§ PAGE EXCERPT:
+---+

Illusions: Desperate Students

Peace in the Holy Land and a Balanced Budget,

This essay appeared in a substantially abridged form in The American Thinker.
It will appear shortly in The Land of the Free in the form here.

Too frequently, in my role as a University Professor, I encounter the following situation. Three quarters of the way through a semester, a student in a class that I am teaching shows up at my office. The student has done almost no work in the class and is failing badly. Yet the prospect of a failing grade in the course is so repellent to the student (e.g., because it will cause the loss of scholarship money, or expulsion from a degree program, or even just because Dad will be furious) that he (or she) absolutely cannot accept it as a possible outcome. The student fantasizes that it cannot and will not occur. However, he recognizes that perhaps some special effort must be made to ensure that, however slim the chance (in his mind), it does not happen. So he assures me that he really knows the material, that he will study hard, that he will submit the assignments that he has failed to complete and that he will get an excellent grade on the final exam. As he tells me this, I know that there is absolutely no chance that any of it will come to pass. But as he says it, he believes it. It is really very sad. I know, with 99.9% certainty, that I will be entering a failing grade for him at the end of the semester. He knows with equal certainty that I will not. He deludes himself because reality is too painful to confront and so he continues on in his deluded state until reality smacks him in the face.

+---+

§ DATA:

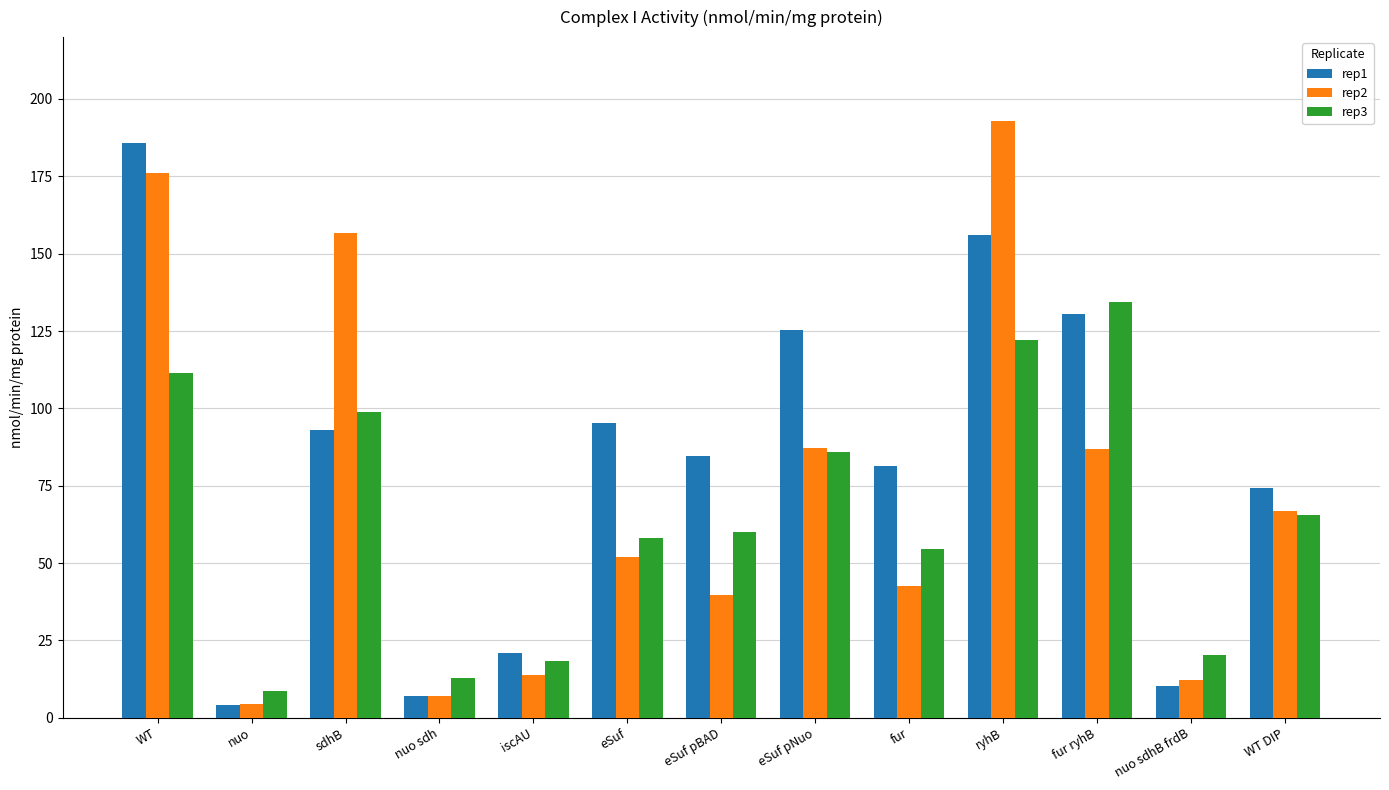

What is the sum of the rep2 values at fur and fur ryhB?

129.7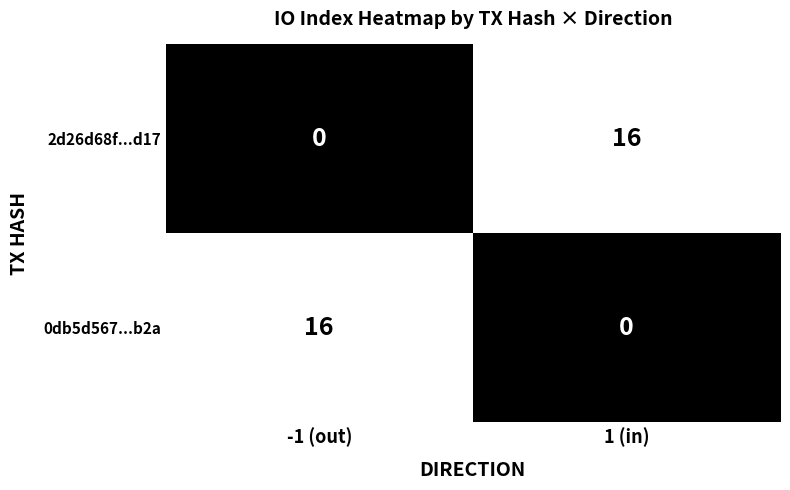

At -1 (out), list the series in order from smallest to largest.

2d26d68f...d17, 0db5d567...b2a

+---+

§ PROBLEMS TO WORK ON:
a) Using the essay excerpt, list each assurance the failing student gives the professor during the office visit.
b) Write out the part of the essay excerpt that begins at "Peace in the" and ends after "the form here.".

§ RESULTS OF THE TASKS:
a)
- He really knows the material.
- He will study hard.
- He will submit the assignments he has failed to complete.
- He will get an excellent grade on the final exam.

b)
Peace in the Holy Land and a Balanced Budget,

This essay appeared in a substantially abridged form in The American Thinker.
It will appear shortly in The Land of the Free in the form here.